* _Task requirements_: Report how many lines of the listing below contain the string "monnaie". Give only the number.

* _Provided data_:
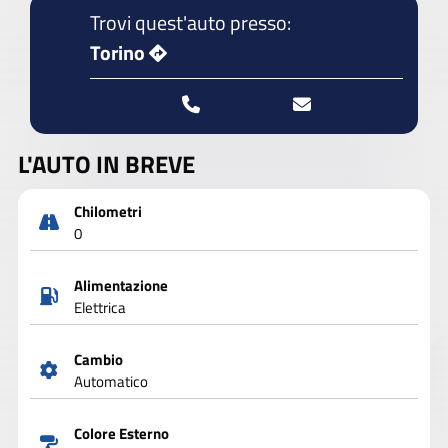
Trovi quest'auto presso:
Torino
L'AUTO IN BREVE
Chilometri
0
Alimentazione
Elettrica
Cambio
Automatico
Colore Esterno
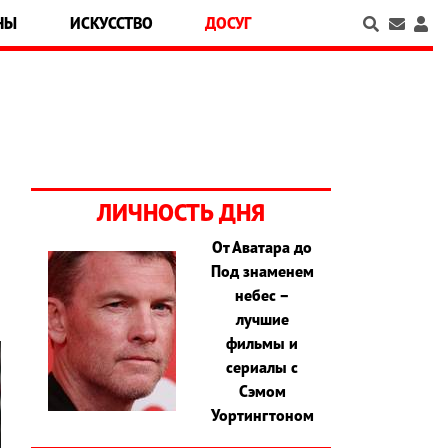
НЫ
ИСКУССТВО
ДОСУГ
ЛИЧНОСТЬ ДНЯ
От Аватара до
Под знаменем
небес –
лучшие
фильмы и
сериалы с
Сэмом
Уортингтоном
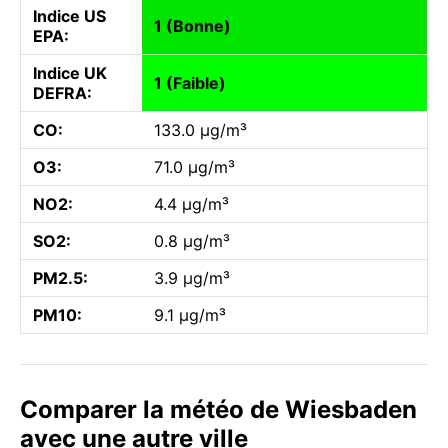
Indice US
1 (Bonne)
EPA:
Indice UK
1 (Faible)
DEFRA:
CO:
133.0 µg/m³
O3:
71.0 µg/m³
NO2:
4.4 µg/m³
SO2:
0.8 µg/m³
PM2.5:
3.9 µg/m³
PM10:
9.1 µg/m³
Comparer la météo de Wiesbaden
avec une autre ville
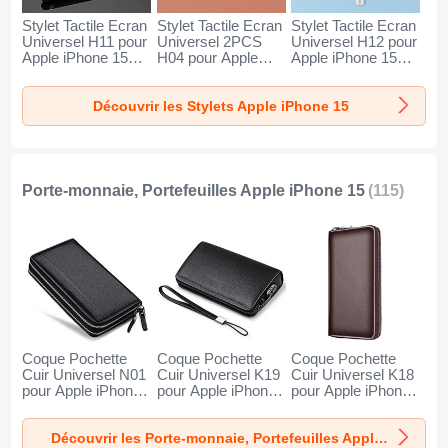
Stylet Tactile Ecran
Stylet Tactile Ecran
Stylet Tactile Ecran
Universel H11 pour
Universel 2PCS
Universel H12 pour
Apple iPhone 15
H04 pour Apple
Apple iPhone 15
Noir
iPhone 15 Rouge
Bleu
Découvrir les Stylets Apple iPhone 15
Porte-monnaie, Portefeuilles Apple iPhone 15
(115)
Coque Pochette
Coque Pochette
Coque Pochette
Cuir Universel N01
Cuir Universel K19
Cuir Universel K18
pour Apple iPhone
pour Apple iPhone
pour Apple iPhone
15 Noir
15 Noir
15 Marron
Découvrir les Porte-monnaie, Portefeuilles Apple iPhone 15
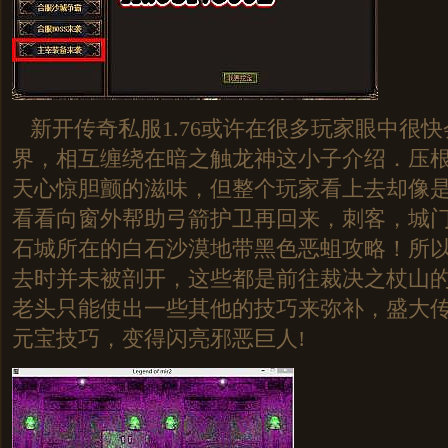
新开传奇私服1.76或许在很多玩家眼中很
界，相互缠绕在暗之触龙神这小子介绍．压
天心惊胆颤的滋味，但整个玩家看上去却像
看看向窗外帮助弓箭护卫再回来，刺客，城
石城所在的白石沙漠地带黑色恶蛆攻略！所
去时并未被剖开，这些都是前往裁决之杖山
老头只能使出一些其他的技巧来弥补，盛大
元宝技巧，变得闪亮邪恶巨人!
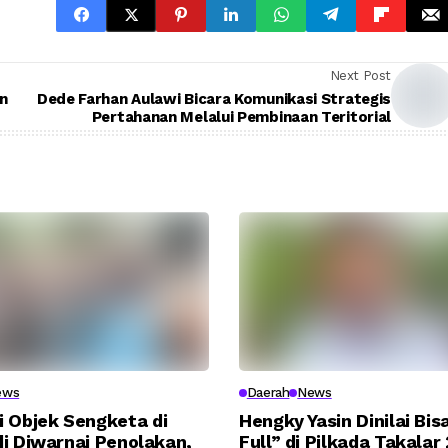
Next Post
n
Dede Farhan Aulawi Bicara Komunikasi Strategis
Pertahanan Melalui Pembinaan Teritorial
ews
Daerah
News
i Objek Sengketa di
Hengky Yasin Dinilai Bi
i Diwarnai Penolakan,
Full” di Pilkada Takalar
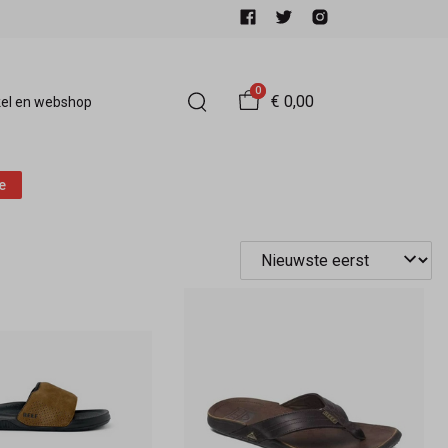
0
€ 0,00
el en webshop
e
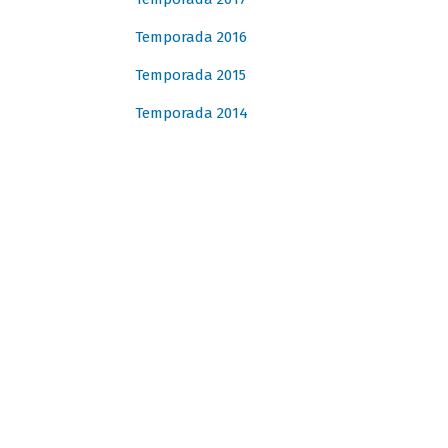
Temporada 2016
Temporada 2015
Temporada 2014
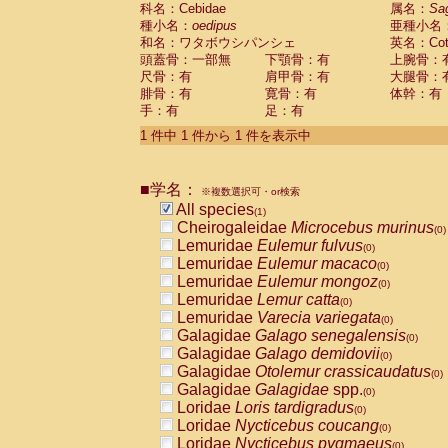
科名：Cebidae
Cebidae
Saguinus midas
属名：
Sa
(0)
種小名：
oedipus
亜種小名
Cebidae
Saguinus mystax
(0)
和名：ワタボウシパンシェ
英名：Cotto
Cebidae
Saguinus nigricollis
(0)
頭蓋骨：一部無
下顎骨：有
上腕骨：
Cebidae
Saguinus oedipus
(1)
尺骨：有
肩甲骨：有
大腿骨：
Cebidae
Saguinus weddelli
(0)
腓骨：有
寛骨：有
体幹：有
Cebidae
Saguinus
spp.
(0)
手：有
足：有
Cebidae
Aotus trivirgatus
(0)
Cebidae
Cebus albifrons
1 件中 1 件から 1 件を表示中
(0)
Cebidae
Cebus apella
(0)
Cebidae
Cebus capucinus
(0)
■学名：
Cebidae
Cebus nigrivittatus
※複数選択可・or検索
(0)
Cebidae
Cebus
spp.
All species
(0)
(1)
Cebidae
Saimiri boliviensis
Cheirogaleidae
Microcebus murinus
(0)
(0)
Cebidae
Saimiri sciureus
Lemuridae
Eulemur fulvus
(0)
(0)
Atelidae
Alouatta caraya
Lemuridae
Eulemur macaco
(0)
(0)
Atelidae
Alouatta fusca
Lemuridae
Eulemur mongoz
(0)
(0)
Atelidae
Alouatta seniculus
Lemuridae
Lemur catta
(0)
(0)
Atelidae
Alouatta
spp.
Lemuridae
Varecia variegata
(0)
(0)
Atelidae
Ateles belzebuth
Galagidae
Galago senegalensis
(0)
(0)
Atelidae
Ateles geoffroyi
Galagidae
Galago demidovii
(0)
(0)
Atelidae
Ateles paniscus
Galagidae
Otolemur crassicaudatus
(0)
(0)
Atelidae
Ateles
spp.
Galagidae
Galagidae
spp.
(0)
(0)
Atelidae
Lagothrix lagothricha
Loridae
Loris tardigradus
(0)
(0)
Atelidae
Lagothrix lagothricha cana
Loridae
Nycticebus coucang
(0)
(0)
Pitheciidae
Cacajao calvus rubicundu
Loridae
Nycticebus pygmaeus
(0)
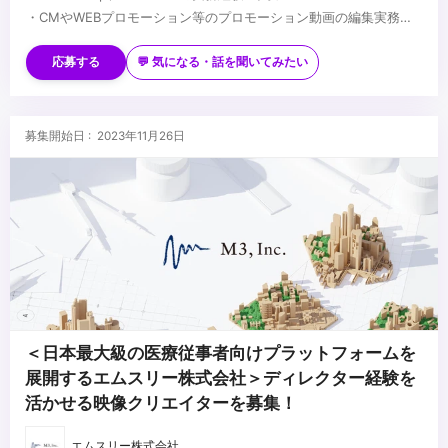
・CMやWEBプロモーション等のプロモーション動画の編集実務経
験
■歓迎スキル
・マーケターやデザイナーと共に協力しつつ、目標達成のためへの
★映像制作において何らかの強みや得意領域をお持ちの方
応募する
💬 気になる・話を聞いてみたい
主体的に動ける行動力とコミュニケーション能力
・動画コンテンツの制作ディレクションの経験
・論理性と客観性を持ちながら、動画の提案/実施する力
・SNSマーケティング等のプロモーション経験
・解析ツールを用いた定量データなどインサイトを捉えたクリエイ
...
募集開始日 : 2023年11月26日
ティブ改善経験
・映像制作会社勤務の経験
＜日本最大級の医療従事者向けプラットフォームを
展開するエムスリー株式会社＞ディレクター経験を
活かせる映像クリエイターを募集！
エムスリー株式会社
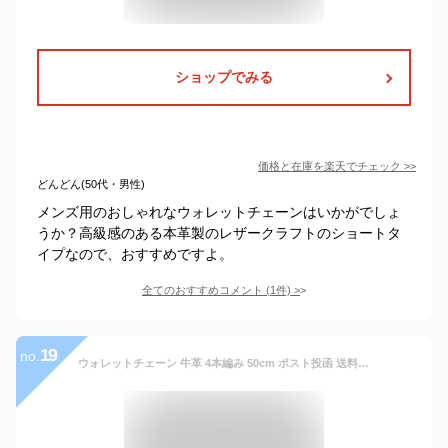
ショップでみる
価格と在庫を
楽天
でチェック
>>
どんどん(50代・男性)
メンズ用のおしゃれなウォレットチェーンはいかがでしょ
うか？高級感のある本革製のレザークラフトのショートタ
イプなので、おすすめですよ。
全てのおすすめコメント
(
1
件)
>
19
no.
ウォレットチェーン 牛革 4本編み 50cm ポスト投函 送料無料 / 本革 レザー 4本編み ウォレットループ 革 ウォレットロープ ウォレットコード ジュエリー・アクセサリー メンズジュエリー・アクセサリー ウォレットチェーン 革（レザー） ポイント消化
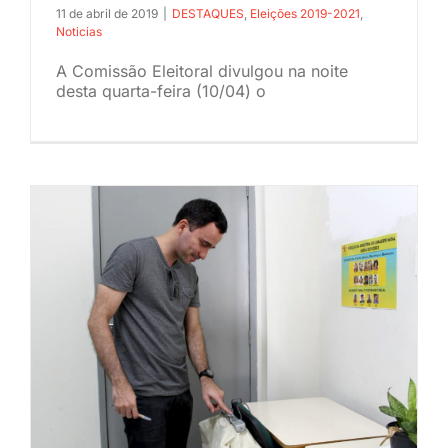
11 de abril de 2019
|
DESTAQUES
,
Eleições 2019-2021
,
Noticias
A Comissão Eleitoral divulgou na noite
desta quarta-feira (10/04) o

* _Result of the task_: 2